**Provided records:**
------------
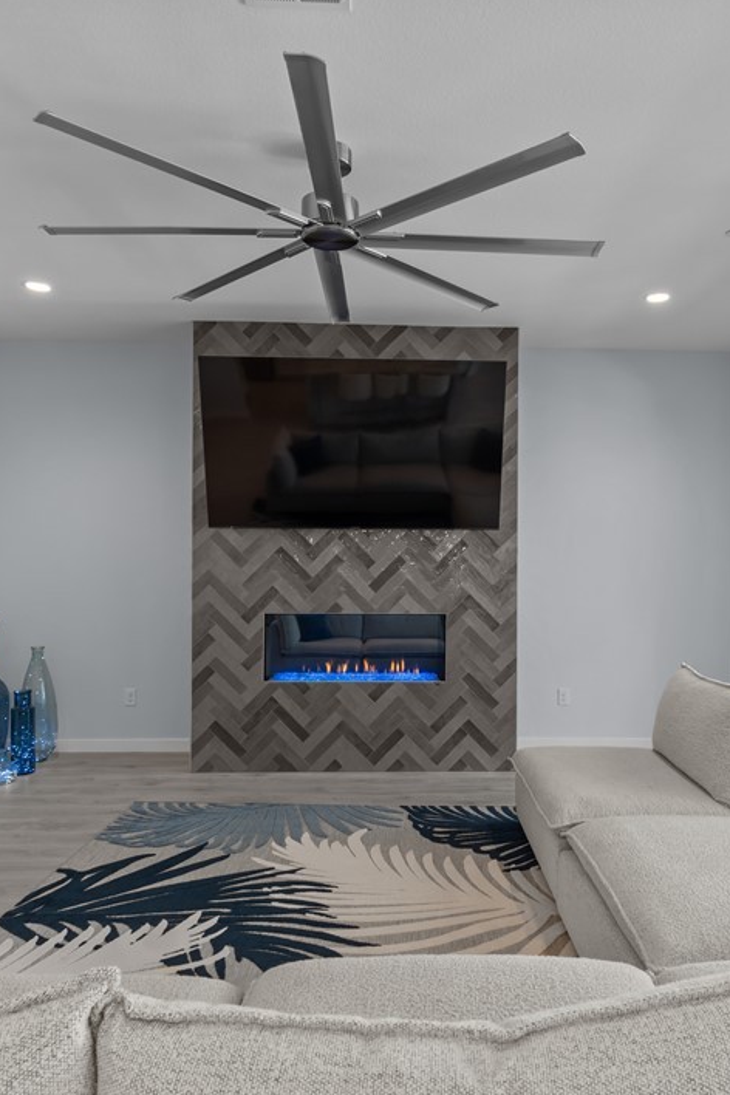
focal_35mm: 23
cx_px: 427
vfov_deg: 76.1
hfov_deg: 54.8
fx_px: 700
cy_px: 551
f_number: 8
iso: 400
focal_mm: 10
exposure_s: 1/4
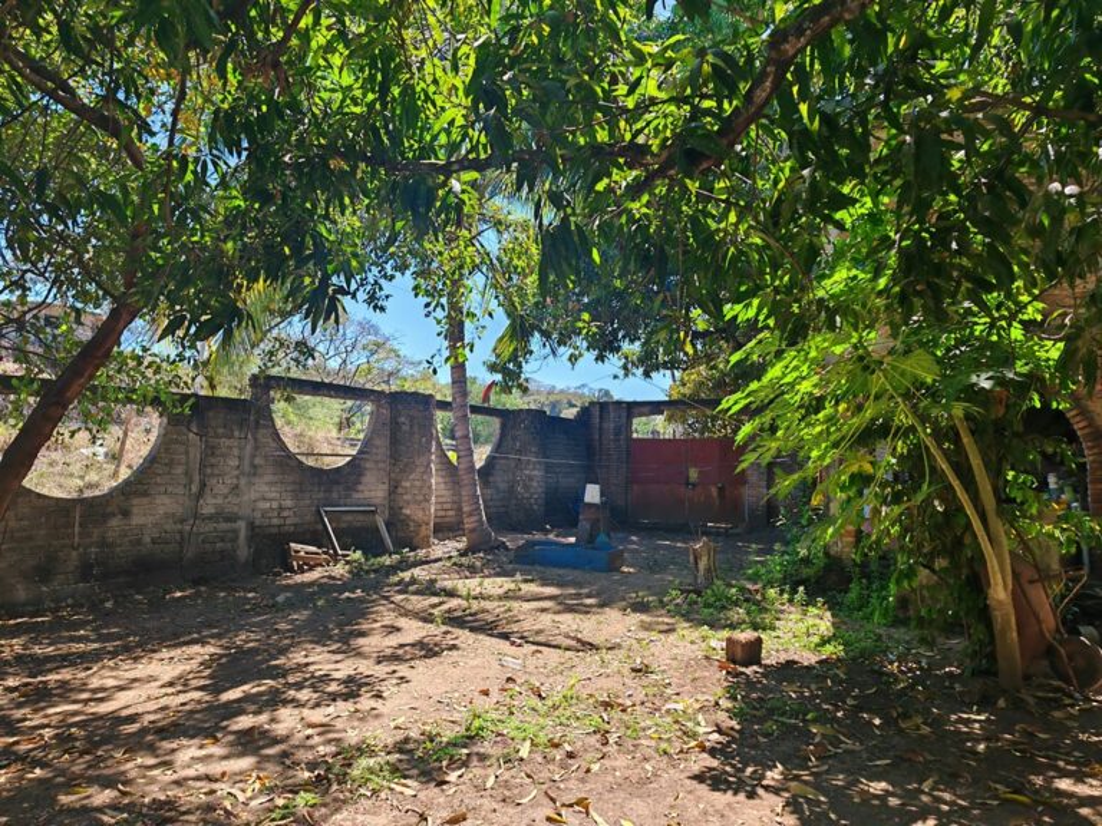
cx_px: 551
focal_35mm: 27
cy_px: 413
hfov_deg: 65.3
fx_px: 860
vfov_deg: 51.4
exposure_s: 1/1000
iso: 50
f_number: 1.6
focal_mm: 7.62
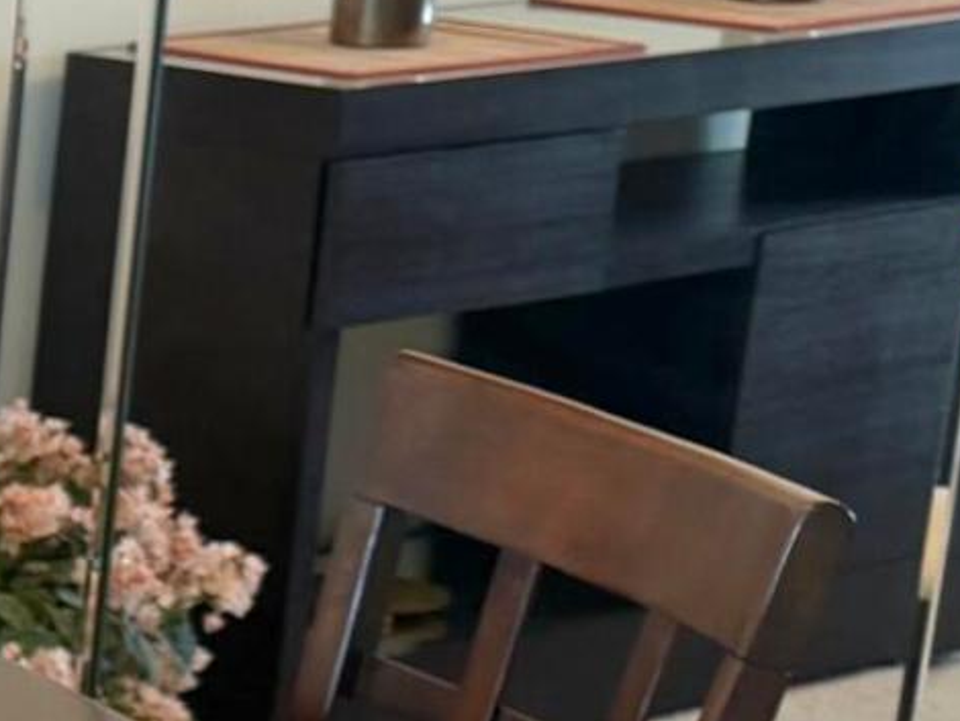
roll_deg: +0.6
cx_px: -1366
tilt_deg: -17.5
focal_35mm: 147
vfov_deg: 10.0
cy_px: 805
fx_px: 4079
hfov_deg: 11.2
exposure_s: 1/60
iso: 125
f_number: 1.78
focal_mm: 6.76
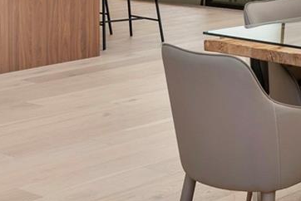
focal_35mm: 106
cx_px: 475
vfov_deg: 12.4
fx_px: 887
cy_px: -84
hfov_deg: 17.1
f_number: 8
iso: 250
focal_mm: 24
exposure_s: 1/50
------------
**What needs to be done:** Print each entry precisely as written; the pictures stay out.

**Final answer:**
focal_35mm: 23
cx_px: 427
vfov_deg: 76.1
hfov_deg: 54.8
fx_px: 700
cy_px: 551
f_number: 8
iso: 400
focal_mm: 10
exposure_s: 1/4
cx_px: 551
focal_35mm: 27
cy_px: 413
hfov_deg: 65.3
fx_px: 860
vfov_deg: 51.4
exposure_s: 1/1000
iso: 50
f_number: 1.6
focal_mm: 7.62
roll_deg: +0.6
cx_px: -1366
tilt_deg: -17.5
focal_35mm: 147
vfov_deg: 10.0
cy_px: 805
fx_px: 4079
hfov_deg: 11.2
exposure_s: 1/60
iso: 125
f_number: 1.78
focal_mm: 6.76
focal_35mm: 106
cx_px: 475
vfov_deg: 12.4
fx_px: 887
cy_px: -84
hfov_deg: 17.1
f_number: 8
iso: 250
focal_mm: 24
exposure_s: 1/50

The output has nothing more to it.